[Collection entries]
>>>>>

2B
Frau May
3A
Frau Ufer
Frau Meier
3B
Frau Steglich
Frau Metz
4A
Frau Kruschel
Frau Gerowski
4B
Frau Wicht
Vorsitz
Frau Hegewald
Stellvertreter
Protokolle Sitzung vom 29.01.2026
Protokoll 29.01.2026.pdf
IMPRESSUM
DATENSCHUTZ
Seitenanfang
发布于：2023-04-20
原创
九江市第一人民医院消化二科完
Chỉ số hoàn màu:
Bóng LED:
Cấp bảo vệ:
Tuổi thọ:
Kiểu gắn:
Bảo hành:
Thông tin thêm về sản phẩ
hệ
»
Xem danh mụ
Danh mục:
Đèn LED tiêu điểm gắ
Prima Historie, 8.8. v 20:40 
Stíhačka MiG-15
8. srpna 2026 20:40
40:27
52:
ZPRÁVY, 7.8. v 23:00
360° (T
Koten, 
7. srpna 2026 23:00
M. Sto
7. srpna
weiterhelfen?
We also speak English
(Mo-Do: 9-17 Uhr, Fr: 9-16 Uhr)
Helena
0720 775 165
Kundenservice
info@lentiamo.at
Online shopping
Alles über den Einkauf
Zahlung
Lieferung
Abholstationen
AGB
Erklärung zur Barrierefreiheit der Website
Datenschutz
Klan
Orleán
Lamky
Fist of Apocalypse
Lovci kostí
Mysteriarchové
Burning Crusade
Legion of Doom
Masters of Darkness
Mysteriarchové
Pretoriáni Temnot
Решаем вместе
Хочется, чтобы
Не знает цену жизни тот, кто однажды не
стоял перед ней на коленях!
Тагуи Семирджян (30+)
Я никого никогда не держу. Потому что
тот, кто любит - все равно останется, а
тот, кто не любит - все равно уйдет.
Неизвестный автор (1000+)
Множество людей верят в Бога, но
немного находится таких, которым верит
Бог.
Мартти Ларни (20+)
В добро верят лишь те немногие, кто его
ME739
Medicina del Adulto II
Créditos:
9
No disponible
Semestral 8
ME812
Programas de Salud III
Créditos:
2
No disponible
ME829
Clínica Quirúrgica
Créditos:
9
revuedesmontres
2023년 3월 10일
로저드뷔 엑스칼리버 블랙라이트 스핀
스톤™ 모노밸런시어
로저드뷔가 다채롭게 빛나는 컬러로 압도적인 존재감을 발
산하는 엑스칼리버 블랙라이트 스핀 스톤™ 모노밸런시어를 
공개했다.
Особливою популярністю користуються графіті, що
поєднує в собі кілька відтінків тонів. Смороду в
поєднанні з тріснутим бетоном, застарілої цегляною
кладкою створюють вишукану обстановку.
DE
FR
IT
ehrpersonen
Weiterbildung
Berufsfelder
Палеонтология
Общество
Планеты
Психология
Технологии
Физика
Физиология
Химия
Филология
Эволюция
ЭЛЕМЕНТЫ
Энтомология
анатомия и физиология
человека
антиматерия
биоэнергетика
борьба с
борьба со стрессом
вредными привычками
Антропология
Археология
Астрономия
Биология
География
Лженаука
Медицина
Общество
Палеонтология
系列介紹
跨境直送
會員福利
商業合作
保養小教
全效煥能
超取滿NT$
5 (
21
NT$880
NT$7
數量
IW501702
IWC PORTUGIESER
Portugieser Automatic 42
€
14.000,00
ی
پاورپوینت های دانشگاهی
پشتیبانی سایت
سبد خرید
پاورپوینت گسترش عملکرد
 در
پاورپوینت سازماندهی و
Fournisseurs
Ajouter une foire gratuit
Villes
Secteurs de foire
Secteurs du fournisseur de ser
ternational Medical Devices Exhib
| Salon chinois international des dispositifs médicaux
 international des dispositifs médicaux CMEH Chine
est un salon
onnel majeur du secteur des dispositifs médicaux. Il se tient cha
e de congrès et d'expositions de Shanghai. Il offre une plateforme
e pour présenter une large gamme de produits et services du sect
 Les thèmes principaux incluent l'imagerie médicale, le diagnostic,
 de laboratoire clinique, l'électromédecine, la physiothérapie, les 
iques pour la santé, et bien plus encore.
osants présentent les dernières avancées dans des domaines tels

<<<<<

Aim of the task:
Where a line of the data above includes the string "pour", pull it out.

Problem solution:
e pour présenter une large gamme de produits et services du sect
iques pour la santé, et bien plus encore.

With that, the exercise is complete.